Within the Administration category is the cost of the Board of Education itself, which is $4.2 million for PGCPS. MCPS’s budget allocates half that amount, $2.1 million, for its Board of Education. It’s not clear if board member salaries are paid through the MCPS budget, however.

Looking at what each school systems spends on classroom activities (the Instructional Salaries, Textbooks & Supplies, and Other Instruction Costs categories), MCPS spends nearly $256 million more than PGCPS. These there categories add up to 39.59% of PGCPS’s total budget allocations versus 41.08% of MPCPS’s. At HCPSS these allocations make up 42.88% of the budget; in AACPS, 41.66%; and in CCPS, 36.24%.

Although PGCPS spends $66.4 million less than MCPS on Special Education services, both school systems are spending comparable percentages of their total budget (13.67% for PGCPS vs. 13.33% for MPCS) on Special Education. Similarly, Student Transportation allocations are $1.6 million less in PGCPS, but it makes up 5.26% of the total budget compared to 4.21% in MCPS.

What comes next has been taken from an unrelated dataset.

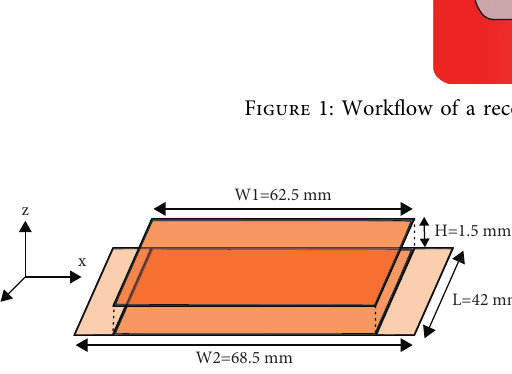
Figure 2: Geometry of the structure considered for the CMA.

One major difference in spending, even though the total amount is relatively low, is in Health Services. PGCPS spends nearly $20.4 million more than MCPS in this category. Montgomery County’s Department of Health and Human Services, School Health Services (SHS) division, works with MCPS to provide in-school health services instead of funding them directly through the school system. Looking at the FY2019 Montgomery County operating budget, SHS is allocated $28,637,867, which is more than $8 million more than PGCPS allocates to Health Services.

Prince George’s County’s Health Department does not appear to provide the same sort of direct services within PGCPS schools. It’s worth noting, however, that Montgomery County has approved $319.23 million for its Department of Health and Human Services in FY2019 compared to a combined $112.26 million for the Prince George’s County Department of Family Services, Health Department, and Department of Social Services. (There may be services and functions that Montgomery County includes under Health and Human Services that Prince George’s County houses elsewhere in its operating budget, which would impact this comparison.)

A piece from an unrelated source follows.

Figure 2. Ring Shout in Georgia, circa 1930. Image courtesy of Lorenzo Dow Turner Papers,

While there are many reasons for the differences in how each school system spends its budget — the biggest one being each county’s tax base and the amount of funding available — looking at the numbers it doesn’t seem that PGPS is too different from other area school systems how it allocates funds, nor that significant gains in direct student services can be found by focusing on cuts to the central office alone.